> BRIEF: From the discussion post "Why are people so mean?", list every group of people the writer names as treating others badly.

> TEXT SEGMENT:
________________

Discussion Topic

Why are people so mean?

Posted on 04/30/09, 09:42 am
I've come to realize that the thing that gets most in my way of happiness and keeping a positive attitude is the way people treat eachother.

From the kids at school who are nasty or leave out my kids, to my husband who walks away when I'm talking or sneers at me, to my own kids who are nasty and disrespectfrul, to my parents who have tried to make me into someone I'm not and have not accepted me for who I am (and feel free to voice their opinion of me but shut me up if I try and express myself to them), to my friends who are mostly interested in their own agenda.

I find that, because I am and have always been one who is giving and kind, that people disappoint me every day. Rarely if ever am I given the same respect or attention that I give to others.

I hate to say it, but I find the vast majority of people to be out for their own good and rarely take into account the feelings or needs of others.

________________

> DATA SECTION:
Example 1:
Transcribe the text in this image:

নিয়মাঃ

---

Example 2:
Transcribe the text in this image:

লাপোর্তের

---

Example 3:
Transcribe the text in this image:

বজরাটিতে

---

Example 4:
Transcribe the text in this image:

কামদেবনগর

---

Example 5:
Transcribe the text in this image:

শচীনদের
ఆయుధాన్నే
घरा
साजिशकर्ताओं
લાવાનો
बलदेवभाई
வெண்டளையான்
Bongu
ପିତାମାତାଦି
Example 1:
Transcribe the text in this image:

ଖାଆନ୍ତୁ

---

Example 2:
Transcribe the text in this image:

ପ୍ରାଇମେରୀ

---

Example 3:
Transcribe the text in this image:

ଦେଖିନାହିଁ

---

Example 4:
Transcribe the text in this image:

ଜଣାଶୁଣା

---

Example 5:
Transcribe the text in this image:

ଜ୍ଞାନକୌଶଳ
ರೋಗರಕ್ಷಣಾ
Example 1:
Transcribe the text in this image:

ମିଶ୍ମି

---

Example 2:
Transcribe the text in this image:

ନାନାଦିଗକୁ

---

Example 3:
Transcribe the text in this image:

________________

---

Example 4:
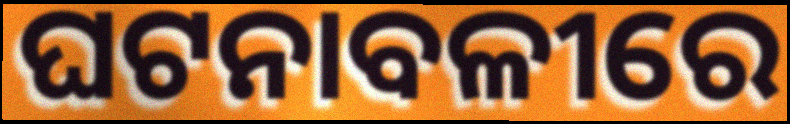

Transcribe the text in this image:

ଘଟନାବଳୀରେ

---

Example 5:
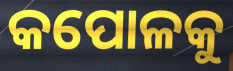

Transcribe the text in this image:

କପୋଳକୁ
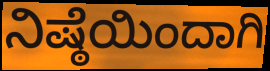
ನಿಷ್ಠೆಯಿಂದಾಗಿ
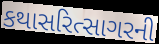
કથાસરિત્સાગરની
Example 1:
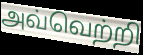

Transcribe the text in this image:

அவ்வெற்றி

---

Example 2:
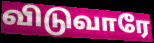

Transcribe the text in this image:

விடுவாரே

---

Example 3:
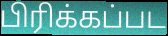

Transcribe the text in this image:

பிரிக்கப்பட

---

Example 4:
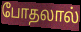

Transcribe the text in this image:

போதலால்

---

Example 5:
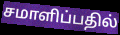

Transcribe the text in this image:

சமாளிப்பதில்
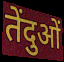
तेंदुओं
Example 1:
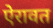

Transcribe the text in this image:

________________

> TASK OUTPUT:
- The kids at school
- The writer's husband
- The writer's own kids
- The writer's parents
- The writer's friends